*Problem to work on*
Reproduce, without alteration, everything in the material below from the line containing "kingdom: Animalia" down to the line containing "scientific name: Sympetrum vicinum", including both of those lines.

*Excerpted data*
►

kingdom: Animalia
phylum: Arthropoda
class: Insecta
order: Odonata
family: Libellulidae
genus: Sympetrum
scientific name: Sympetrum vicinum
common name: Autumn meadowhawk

◄
►

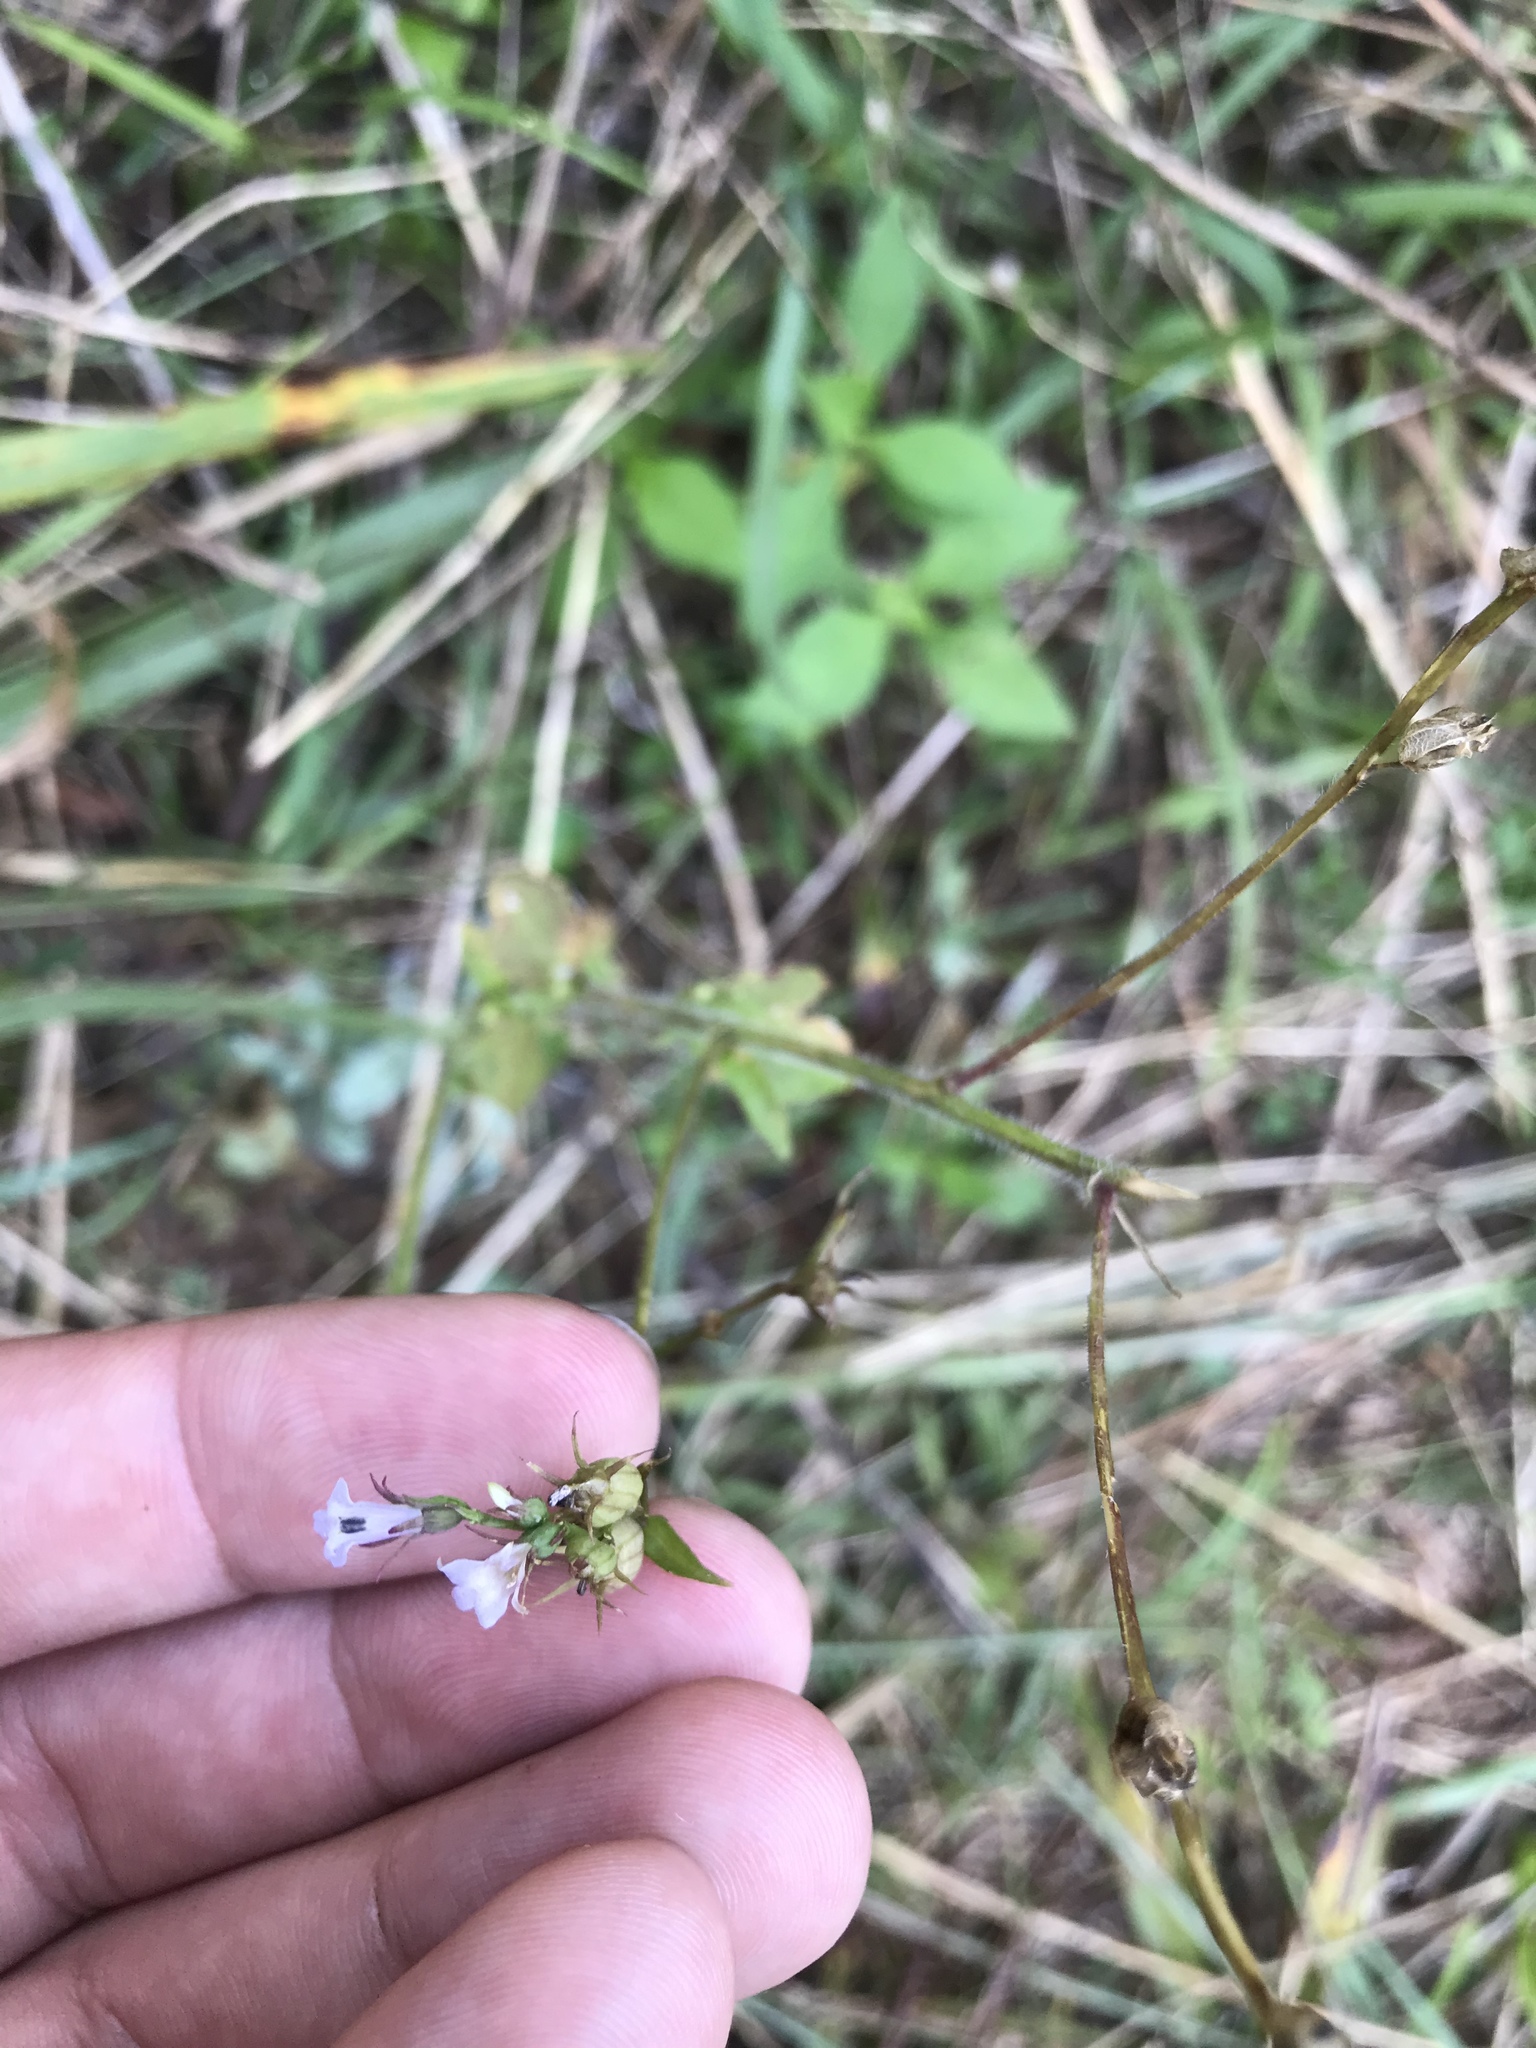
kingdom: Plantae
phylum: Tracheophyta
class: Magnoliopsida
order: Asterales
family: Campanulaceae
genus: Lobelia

◄
►

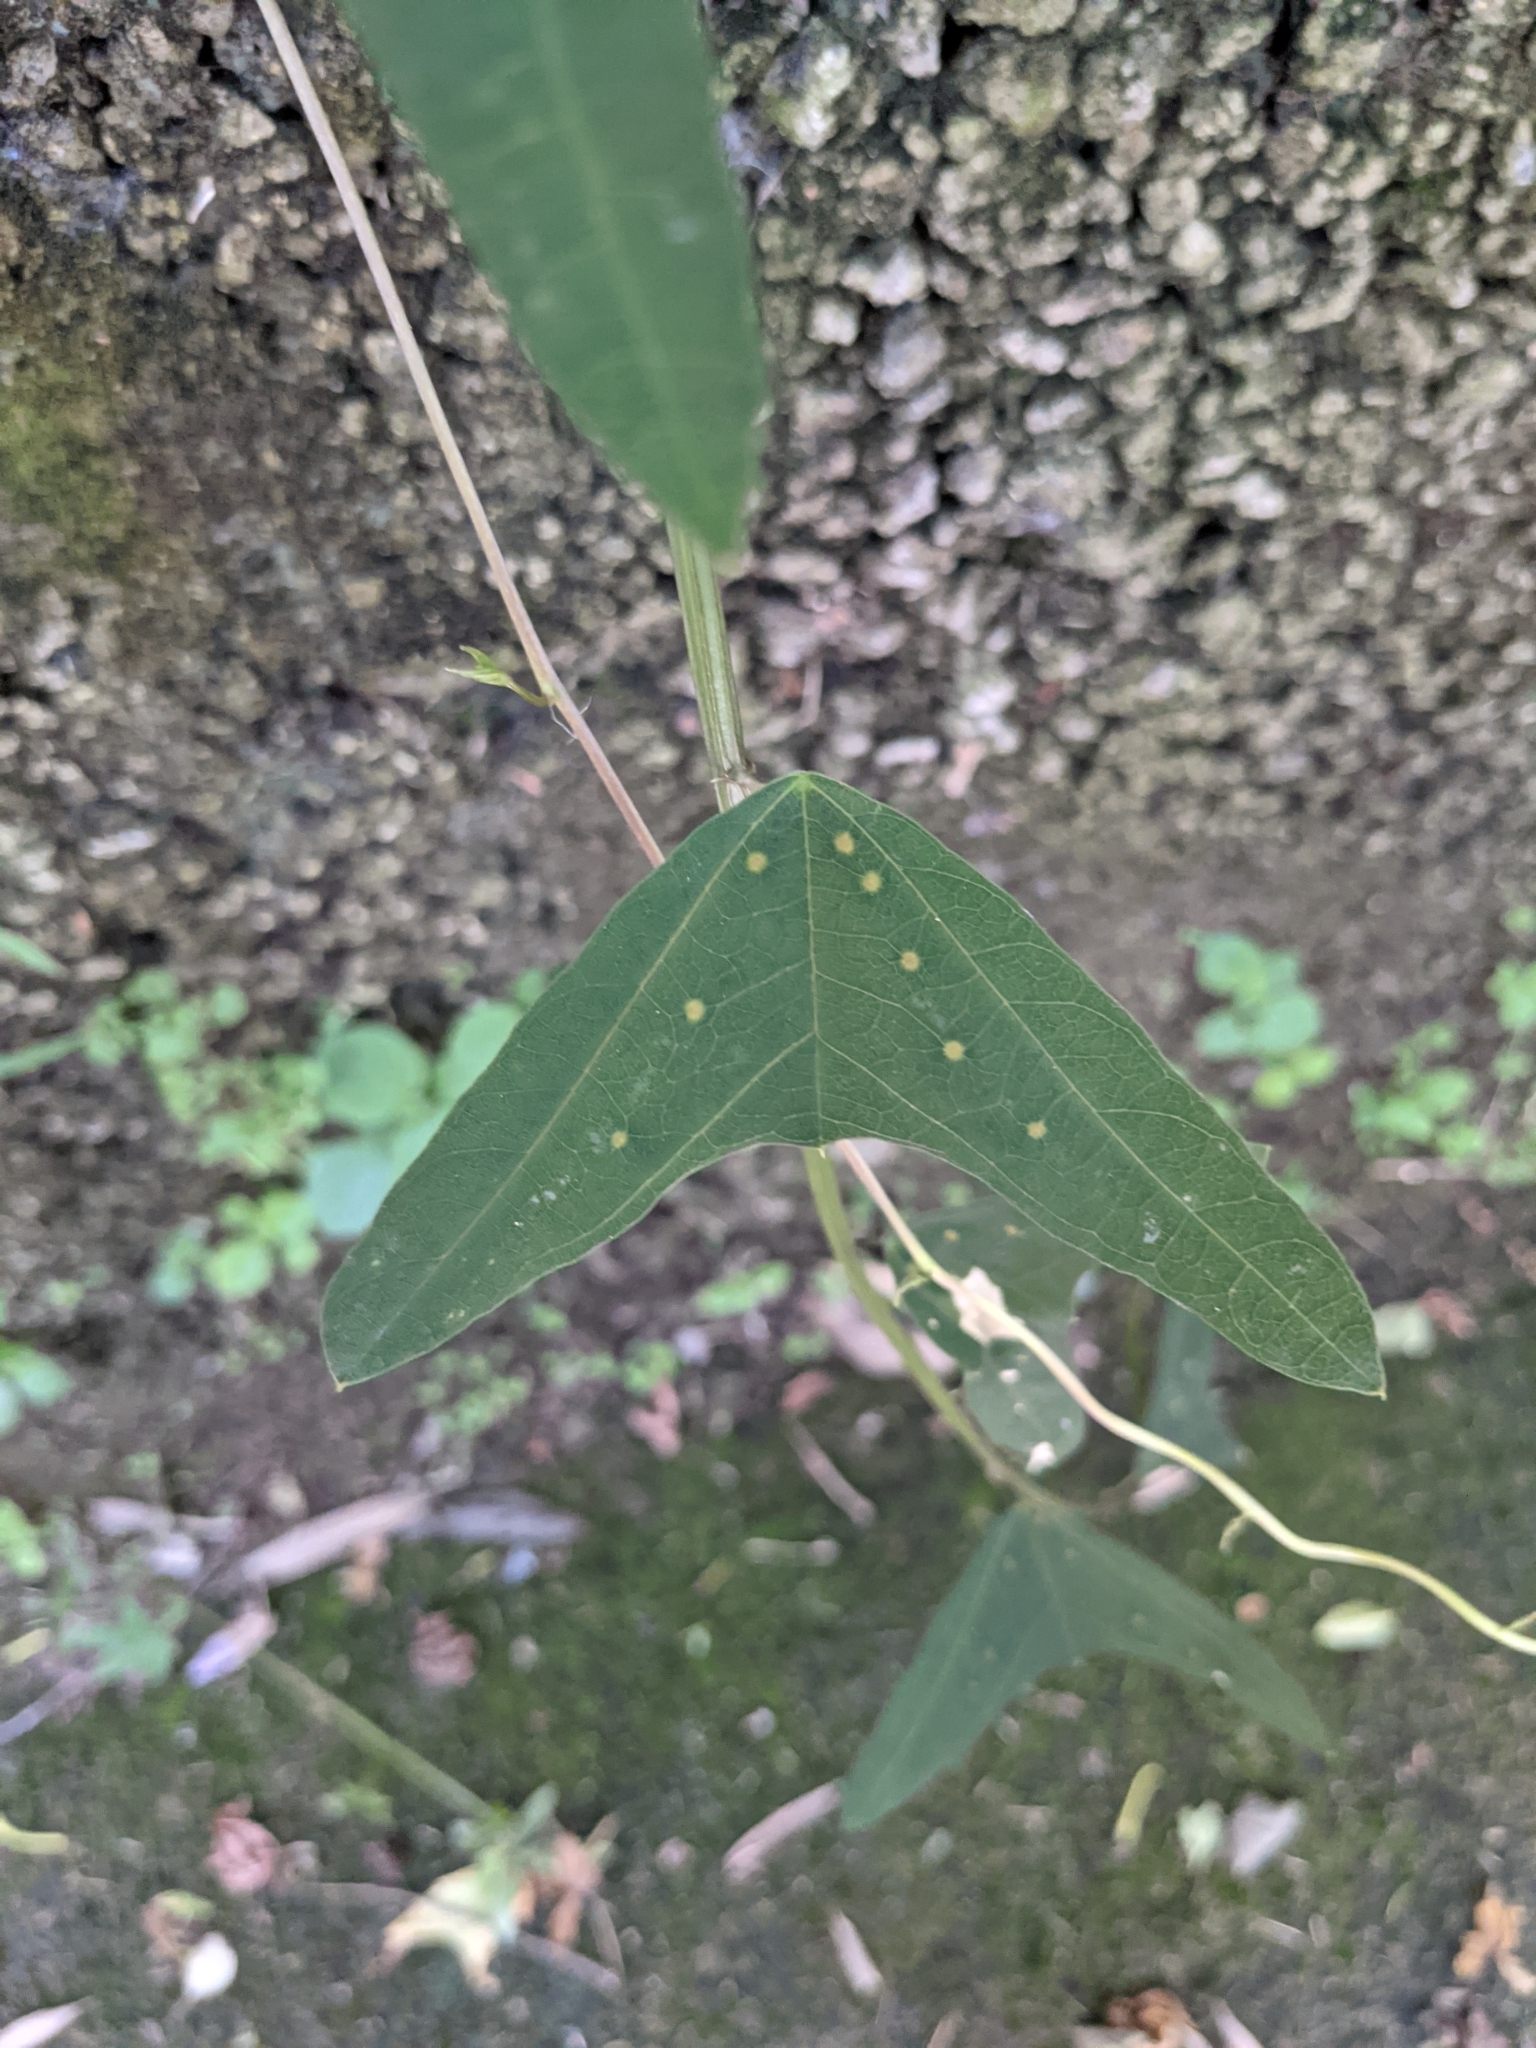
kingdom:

◄

*Exercise answer*
kingdom: Animalia
phylum: Arthropoda
class: Insecta
order: Odonata
family: Libellulidae
genus: Sympetrum
scientific name: Sympetrum vicinum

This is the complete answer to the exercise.